- The Washington Times - Tuesday, April 2, 2002

The United States yesterday criticized Ukraine's general election as seriously flawed and accused the current rulers of "abuse of authority" that benefited certain parties.

With nearly all ballots counted last night, no clear winner emerged from the Sunday vote. The party of reformist former Prime Minister Viktor Yushchenko had a slight lead over the Communists, while the party close to President Leonid Kuchma came in third.

The State Department, noting "illegal interference by the authorities in the election process and abuse of administrative resources," said media coverage of the election campaign was "highly biased, and opposition candidates did not have equal access to the electronic media."

Washington agreed with a preliminary assessment by the Organization for Security and Cooperation in Europe (OSCE) that registered "important flaws" and said a "general atmosphere of distrust pervaded the pre-electoral environment."

"We are disappointed that the government of Ukraine did not move in a proactive manner to ensure a level playing field in the election for all political parties," State Department deputy spokesman Philip Reeker told reporters.

"We are particularly disappointed that officials did not take steps to curb the widespread and open abuse of authority, including the use of government positions and facilities to the unfair advantage of certain parties," he said.

Mr.

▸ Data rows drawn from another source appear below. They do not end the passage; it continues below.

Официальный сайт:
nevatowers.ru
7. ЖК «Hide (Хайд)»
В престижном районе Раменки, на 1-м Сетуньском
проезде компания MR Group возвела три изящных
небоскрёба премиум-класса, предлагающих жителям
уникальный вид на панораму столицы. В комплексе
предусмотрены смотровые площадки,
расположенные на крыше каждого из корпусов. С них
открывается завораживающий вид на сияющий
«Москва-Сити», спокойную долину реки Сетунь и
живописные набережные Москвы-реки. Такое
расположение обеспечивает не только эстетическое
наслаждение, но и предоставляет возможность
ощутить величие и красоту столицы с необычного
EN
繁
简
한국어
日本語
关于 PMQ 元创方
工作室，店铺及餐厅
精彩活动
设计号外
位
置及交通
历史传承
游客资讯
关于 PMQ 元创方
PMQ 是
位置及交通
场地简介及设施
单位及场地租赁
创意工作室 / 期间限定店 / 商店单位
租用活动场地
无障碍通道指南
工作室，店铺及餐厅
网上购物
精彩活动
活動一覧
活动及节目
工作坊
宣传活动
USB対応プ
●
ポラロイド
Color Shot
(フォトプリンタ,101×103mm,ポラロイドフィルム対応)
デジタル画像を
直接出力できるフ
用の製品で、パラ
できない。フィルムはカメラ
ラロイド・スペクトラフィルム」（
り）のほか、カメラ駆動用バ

Reeker called on Ukraine's central election commission and judiciary to ensure that the results of the vote are tabulated and published "promptly and transparently."

He also said the United States supports a follow-up OSCE mission after the results are certified "to assess the extent to which international commitments and standards for democracy have been met."

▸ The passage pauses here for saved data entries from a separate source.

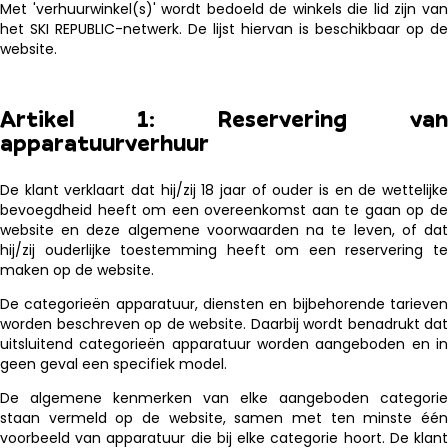
Met 'verhuurwinkel(s)' wordt bedoeld de winkels die lid zijn van
het SKI REPUBLIC-netwerk. De lijst hiervan is beschikbaar op de
website.
Artikel 1: Reservering van
apparatuurverhuur
De klant verklaart dat hij/zij 18 jaar of ouder is en de wettelijke
bevoegdheid heeft om een ​​overeenkomst aan te gaan op de
website en deze algemene voorwaarden na te leven, of dat
hij/zij ouderlijke toestemming heeft om een ​​reservering te
maken op de website.
De categorieën apparatuur, diensten en bijbehorende tarieven
worden beschreven op de website. Daarbij wordt benadrukt dat
uitsluitend categorieën apparatuur worden aangeboden en in
geen geval een specifiek model.
De algemene kenmerken van elke aangeboden categorie
staan ​​vermeld op de website, samen met ten minste één
voorbeeld van apparatuur die bij elke categorie hoort. De klant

Asked whether the OSCE findings would have any specific effect on Ukraine's standing in the international community, Mr. Reeker said, "It's the people of Ukraine who face the repercussions of not having had fully democratic elections."

A senior European election monitor in Kiev criticized the "completely incompetent" organization of the voting process.

"Queues were huge, and people just gave up. This means fewer voters were able to cast their vote," Hanne Severinsen of Denmark was quoted by Reuters news agency as saying. Asked if ballot-rigging had taken place, she said: "Seeing the incompetence, it could have happened."

Late results gave Mr. Yushchenko's Our Ukraine party about 23 percent of the vote. The Communist Party had 20 percent and the pro-Kuchma party, For United Ukraine, about 12 percent, the election commission said.

The West was closely watching the election for signals that the Texas-sized former Soviet republic with 50 million people would deal a blow to Mr. Kuchma's administration.

The president, whose image has been marred by accusations of corruption and links to the murder of a journalist critical of his rule, needs a two-thirds majority in parliament to win a constitutional amendment that would allow him to run for a third term after his mandate expires in 2004.

A hostile legislature also could block a law giving him immunity from prosecution when he leaves office.